Obispos de Estados Unidos, Canadá y América Latina se reunieron en Tampa (EE.UU.) para dialogar sobre diversos temas de interés común como la migración, para dar una respuesta coordinada a estos y otros desafíos, recordando a todo el mundo que “ningún migrante es extraño para la Iglesia”.

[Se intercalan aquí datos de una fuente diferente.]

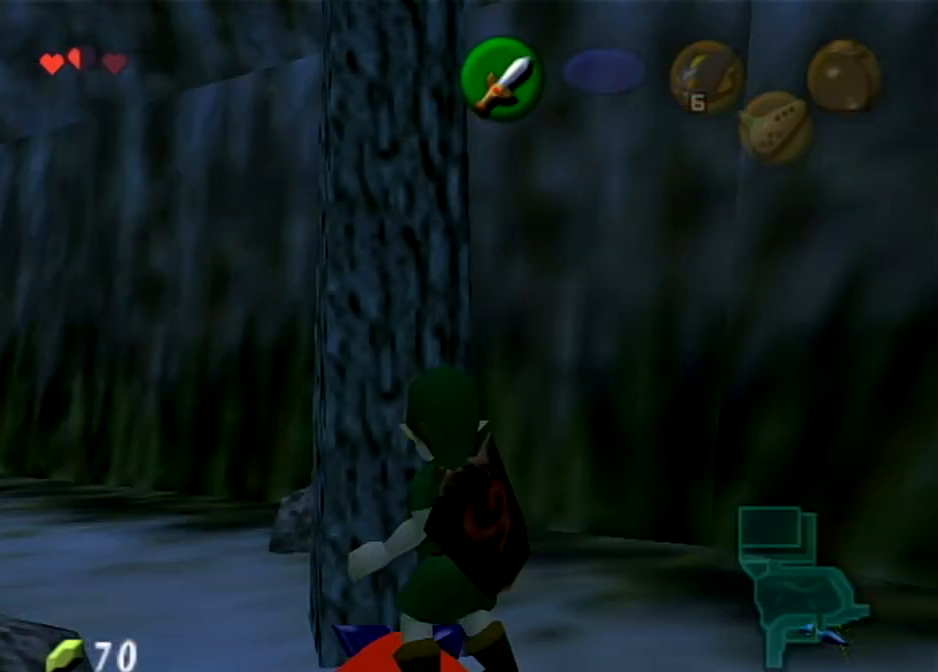
{"buttons": ["L1", "R1"], "left_stick": "center", "right_stick": "center", "events": []}
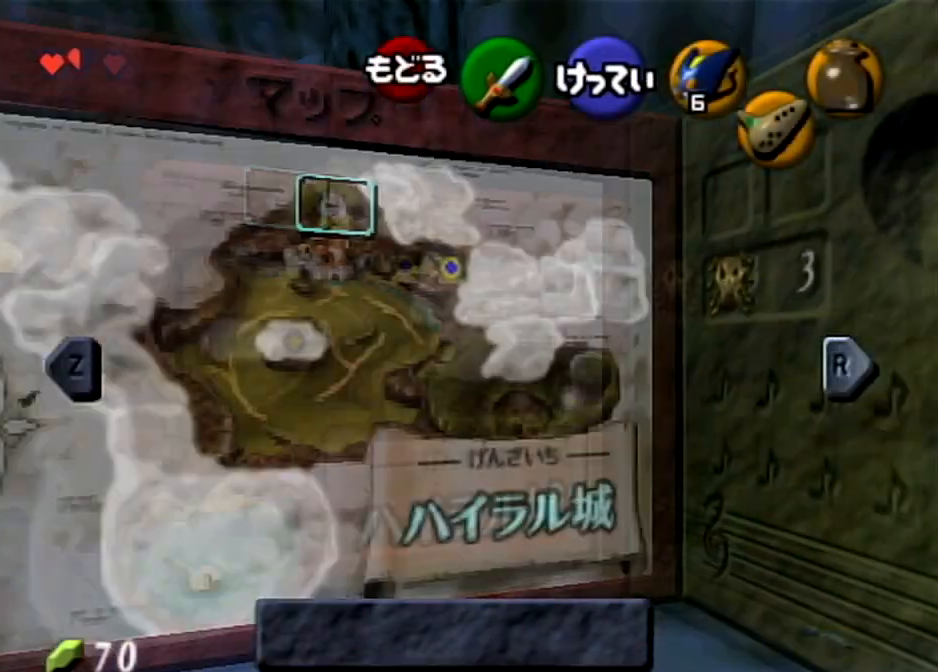
{"buttons": ["L1", "R1"], "left_stick": "center", "right_stick": "center", "events": []}
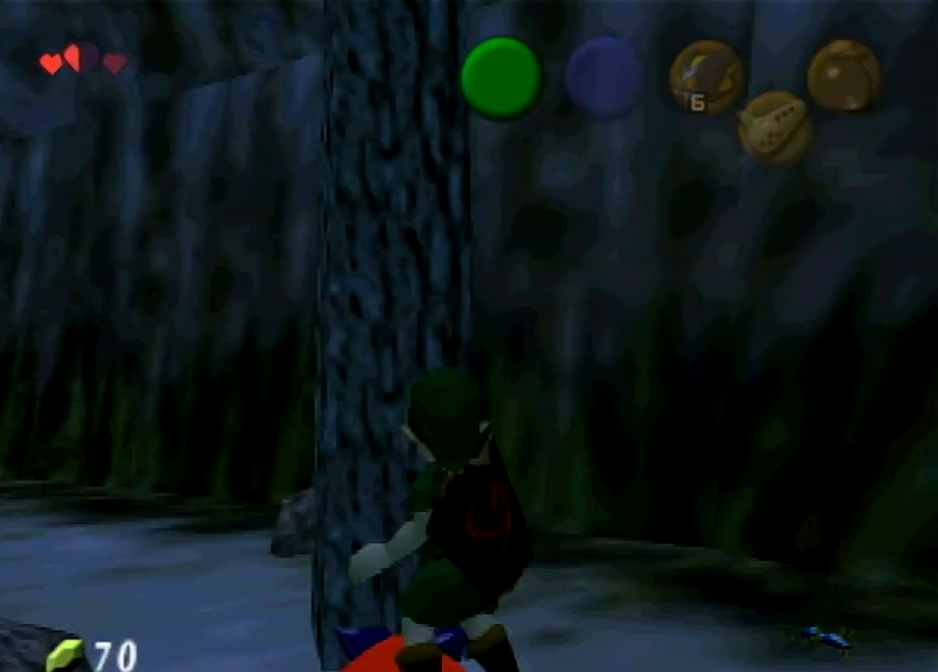
{"buttons": ["L1", "R1"], "left_stick": "center", "right_stick": "center", "events": [[67, "X", "down"], [201, "X", "up"]]}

Once obispos representantes de la Conferencia de Obispos Católicos de Estados Unidos (USCCB), de la Conferencia de Obispos Católicos Canadiense (CCCB) y del Consejo Episcopal Latinoamericano y Caribeño (CELAM), participaron en un encuentro de “oración, diálogo y discernimiento pastoral”, del 15 al 17 de febrero, según Celam.
Además de la migración, los obispos dialogaron sobre los pobres y vulnerables, la dignidad y los derechos de los pueblos indígenas, la trata de personas, y la creciente polarización “que hiere el discurso público y debilita la convivencia social”.
Somos una sola iglesia
Al concluir el encuentro, los obispos dieron a conocer un “Mensaje al Pueblo de Dios que peregrina en las Américas”, en inglés y español, en el que resaltaron que es “una sola Iglesia que peregrina en todo el continente americano”.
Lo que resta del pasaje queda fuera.